3. Saisi sur le fondement de l’article L. 521-3 du code de justice administrative d’une demande qui n’est pas manifestement insusceptible de se rattacher à un litige relevant de la compétence du juge administratif, le juge des référés peut prescrire, à des fins conservatoires ou à titre provisoire, toutes mesures que l’urgence justifie, notamment sous forme d’injonctions adressées à l’administration, à la condition que ces mesures soient utiles et ne se heurtent à aucune contestation sérieuse. Enfin, il ne saurait faire obstacle à l’exécution d’une décision administrative, même celle refusant la mesure demandée, à moins qu’il ne s’agisse de prévenir un péril grave.
4. Il résulte de l’instruction que, postérieurement à l’introduction de la requête, le préfet des Hauts-de-Seine a convoqué Mme A au sein de ses services pour déposer sa demande de titre de séjour et a été munie d’un récépissé de cette demande.

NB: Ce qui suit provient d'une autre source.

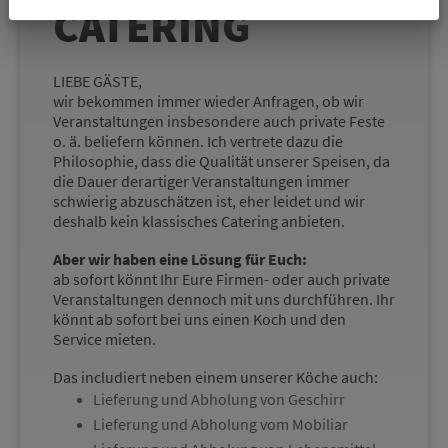
CATERING
LIEBE GÄSTE,
wir bekommen immer wieder Anfragen, ob wir
Veranstaltungen insbesondere auch private Feste
o. ä. beliefern können. Ich vertrete dazu die
Philosophie, dass die Qualität unserer Speisen, da
die Dauer derartiger Veranstaltungen immer
schwierig abzuschätzen ist, eher leidet und wir
deshalb kein klassisches Catering anbieten.
Aber wir haben eine Lösung für Euch:
ab sofort könnt Ihr Eure Firmen- oder auch private
Veranstaltungen dennoch mit uns durchführen. Ihr
könnt ab sofort bei uns einen Koch und den
Service mieten.
Das includiert neben einem unserer Köche auch:
Lieferung und Abholung von Geschirr
Lieferung und Abholung vom Mobiliar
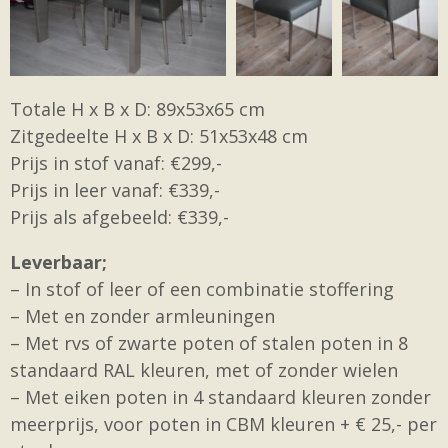
Totale H x B x D: 89x53x65 cm
Zitgedeelte H x B x D: 51x53x48 cm
Prijs in stof vanaf: €299,-
Prijs in leer vanaf: €339,-
Prijs als afgebeeld: €339,-
Leverbaar;
– In stof of leer of een combinatie stoffering
– Met en zonder armleuningen
– Met rvs of zwarte poten of stalen poten in 8
standaard RAL kleuren, met of zonder wielen
– Met eiken poten in 4 standaard kleuren zonder
meerprijs, voor poten in CBM kleuren + € 25,- per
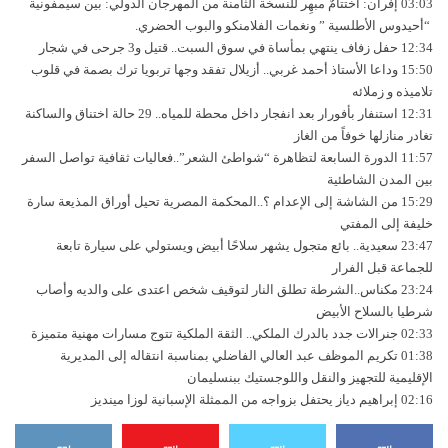
03:03
إفران: اختتامٌ مبهِر للنسخة الثامنة من المهرجان الدولي: بين سيمفونية
“أحيدوس الأطلسية ” ونغمات الفلامنكو والبوب ​​الحضري.
12:34
حفل زفاف ينتهي بمأساة في سوق السبت.. قتيل و3 جرحى في شجار
15:50
وداعا الأستاذ أحمد غربي.. أزيلال تفقد وجها تربويا ترك بصمة في قلوب
تلاميذه و زملائه
12:31
استنفار بأفورار بعد انفجار داخل محطة للمياه.. 29 حالة اختناق والساكنة
تغادر منازلها خوفاً من الغاز
11:57
الدورة السابعة لتظاهرة “شواطئ الشعر”..فعاليات ثقافية تواصل السفر
بين المدن الشاطئية
15:29
من الشاشة إلى الإعدام ؟..المحكمة المصرية تحيل أوراق المذيعة سارة
خليفة إلى المفتي
23:47
سعيدية.. بائع متجول يشهر سلاحًا أبيض ويستولي على سيارة تابعة
للجماعة قبل الفرار
23:24
مكناس..الشرطة تطلق النار لتوقيف شخص اعتدى على والديه وأصاب
شرطيا بالسلاح الأبيض
02:33
جنرالات جدد بالدرك الملكي.. الثقة الملكية تتوج مسارات مهنية متميزة
01:38
تكريم الموظف عبد العالي الفاضلي بمناسبة انتقاله إلى المديرية
الإقليمية للتجهيز والنقل واللوجستيك ببنسليمان
02:16
إبراهيم دياز يحتفل بزواجه من الممثلة الإسبانية لوزا مينديز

Par suite, il n’y a plus lieu de statuer sur les conclusions aux fins d’injonction sous astreinte de la requête qui a perdu son objet.

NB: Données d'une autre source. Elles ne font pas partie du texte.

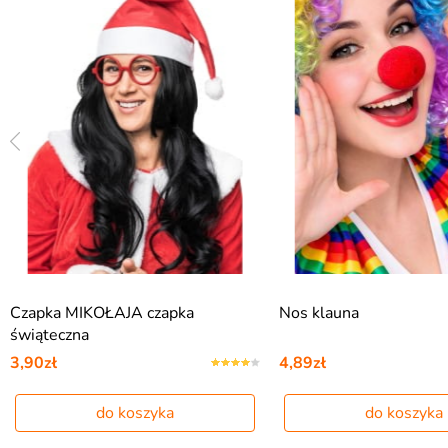
Czapka MIKOŁAJA czapka
Nos klauna
świąteczna
3,90zł
4,89zł
do koszyka
do koszyka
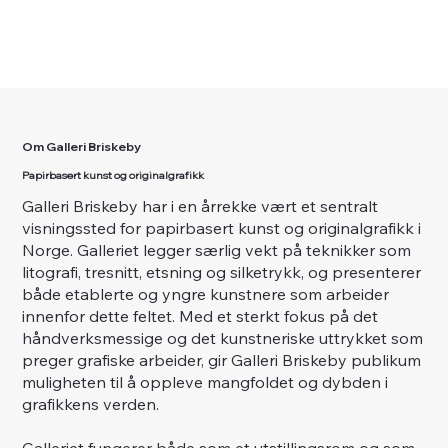
Om Galleri Briskeby
Papirbasert kunst og originalgrafikk
Galleri Briskeby har i en årrekke vært et sentralt
visningssted for papirbasert kunst og originalgrafikk i
Norge. Galleriet legger særlig vekt på teknikker som
litografi, tresnitt, etsning og silketrykk, og presenterer
både etablerte og yngre kunstnere som arbeider
innenfor dette feltet. Med et sterkt fokus på det
håndverksmessige og det kunstneriske uttrykket som
preger grafiske arbeider, gir Galleri Briskeby publikum
muligheten til å oppleve mangfoldet og dybden i
grafikkens verden.
Galleriet fungerer både som et utstillingsrom og som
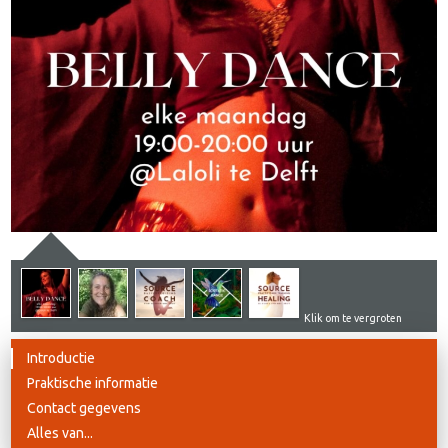
Klik om te vergroten
Introductie
Praktische informatie
Contact gegevens
Alles van...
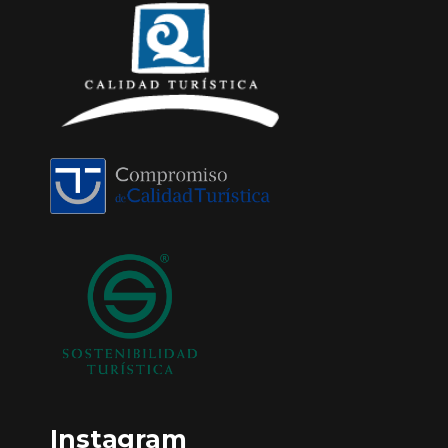
Instagram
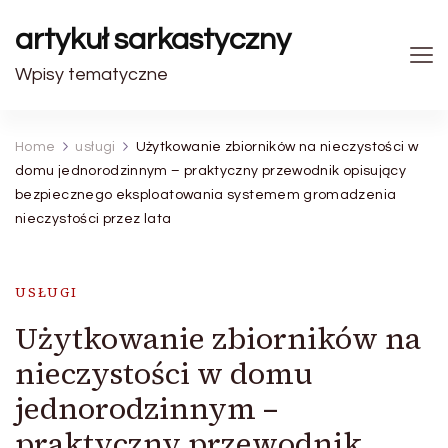
artykuł sarkastyczny
Wpisy tematyczne
Home
usługi
Użytkowanie zbiorników na nieczystości w
domu jednorodzinnym – praktyczny przewodnik opisujący
bezpiecznego eksploatowania systemem gromadzenia
nieczystości przez lata
USŁUGI
Użytkowanie zbiorników na
nieczystości w domu
jednorodzinnym –
praktyczny przewodnik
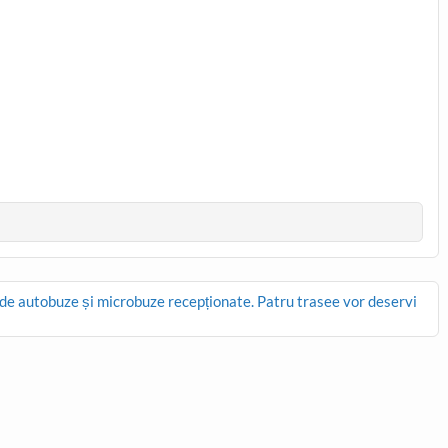
4 de autobuze și microbuze recepționate. Patru trasee vor deservi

Sur les frais liés au litige :
5. Il y a lieu, dans les circonstances de l’espèce, de mettre à la charge de l’Etat, partie perdante dans la présente instance, une somme de 800 euros à verser à Mme A au titre de l’article L. 761-1 du code de justice administrative.
O R D O N N E :
Article 1er : Il n’y a pas lieu de statuer sur les conclusions principales de la requête de
Mme A tendant à ce qu’il soit ordonné au préfet des Hauts-de-Seine d’examiner sa demande de carte de séjour portant la mention « vie privée et familiale » et de lui fixer un rendez-vous afin qu’elle puisse déposer sa demande de titre de séjour.
Article 2 : L’Etat versera la somme de 800 euros, en application des dispositions de l’article
L. 761-1 du code de justice administrative.
Article 3 : Le surplus de conclusions de la requête de Mme A est rejeté.
Article 4 : La présente ordonnance sera notifiée à Mme B A et au ministre de l’intérieur.
Copie en sera adressée au préfet des Hauts-de-Seine.
Fait à Cergy, le 13 janvier 2025
Le juge des référés,
Signé
E. Lamy
La République mande et ordonne au ministre de l’intérieur, en ce qui le concerne et à tous commissaires de justice à ce requis en ce qui concerne les voies de droit commun contre les parties privées, de pourvoir à l’exécution de la présente décision.